**What this task involves:** Recast the lines of the records as a Markdown table with two columns, Number and Line. Start with the line containing "Ноябрь 2025", continue through the line containing "Ноябрь 2024" (include both), include only those lines, and skip any blank ones.

** Data to process follows **

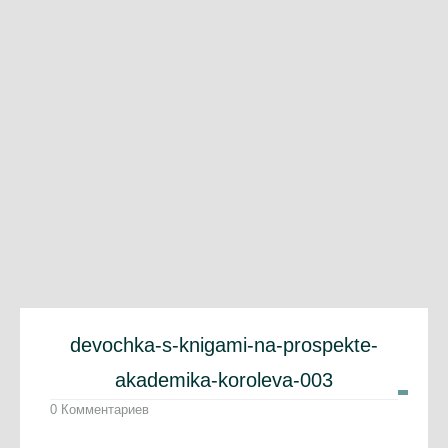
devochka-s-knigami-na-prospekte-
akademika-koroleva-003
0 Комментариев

** End of Data to process **
** Data to process follows **

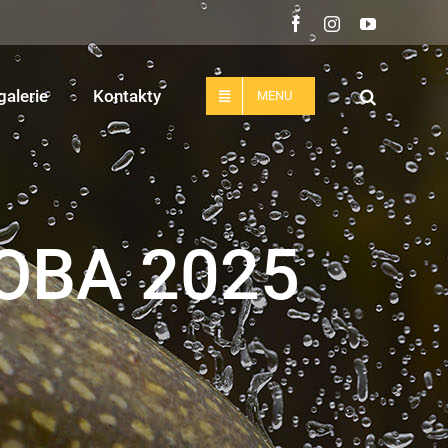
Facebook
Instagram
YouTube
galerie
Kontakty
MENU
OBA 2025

** End of Data to process **
** Data to process follows **

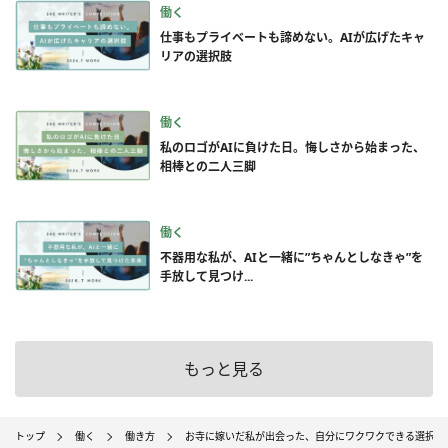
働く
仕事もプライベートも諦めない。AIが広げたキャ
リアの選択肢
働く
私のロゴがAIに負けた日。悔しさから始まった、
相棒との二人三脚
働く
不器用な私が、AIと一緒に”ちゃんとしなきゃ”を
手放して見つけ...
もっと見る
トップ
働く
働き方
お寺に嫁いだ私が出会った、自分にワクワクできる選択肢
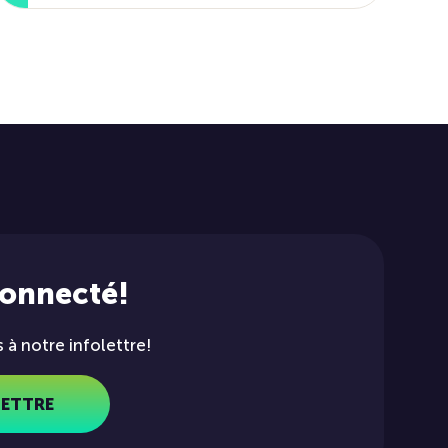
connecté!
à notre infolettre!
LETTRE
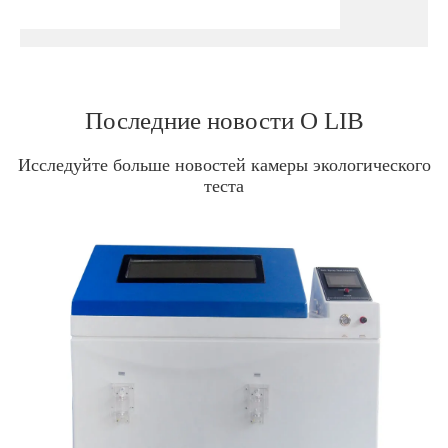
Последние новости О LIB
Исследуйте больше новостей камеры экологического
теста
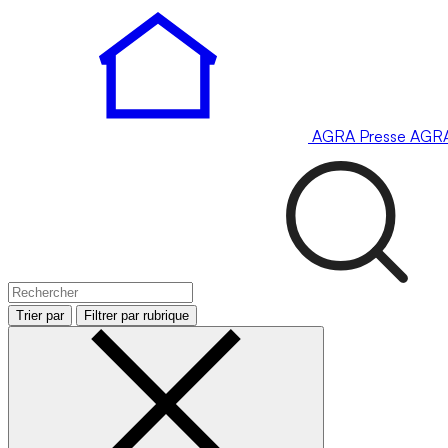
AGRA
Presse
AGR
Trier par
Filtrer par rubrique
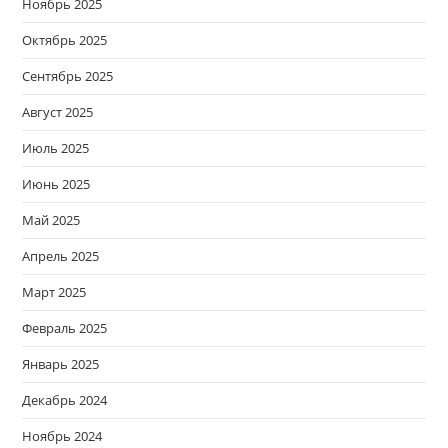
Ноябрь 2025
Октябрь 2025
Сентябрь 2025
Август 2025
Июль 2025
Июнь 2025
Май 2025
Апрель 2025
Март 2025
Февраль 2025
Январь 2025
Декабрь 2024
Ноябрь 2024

** End of Data to process **

**Worked solution:**
| Number | Line |
|---|---|
| 1 | Ноябрь 2025 |
| 2 | Октябрь 2025 |
| 3 | Сентябрь 2025 |
| 4 | Август 2025 |
| 5 | Июль 2025 |
| 6 | Июнь 2025 |
| 7 | Май 2025 |
| 8 | Апрель 2025 |
| 9 | Март 2025 |
| 10 | Февраль 2025 |
| 11 | Январь 2025 |
| 12 | Декабрь 2024 |
| 13 | Ноябрь 2024 |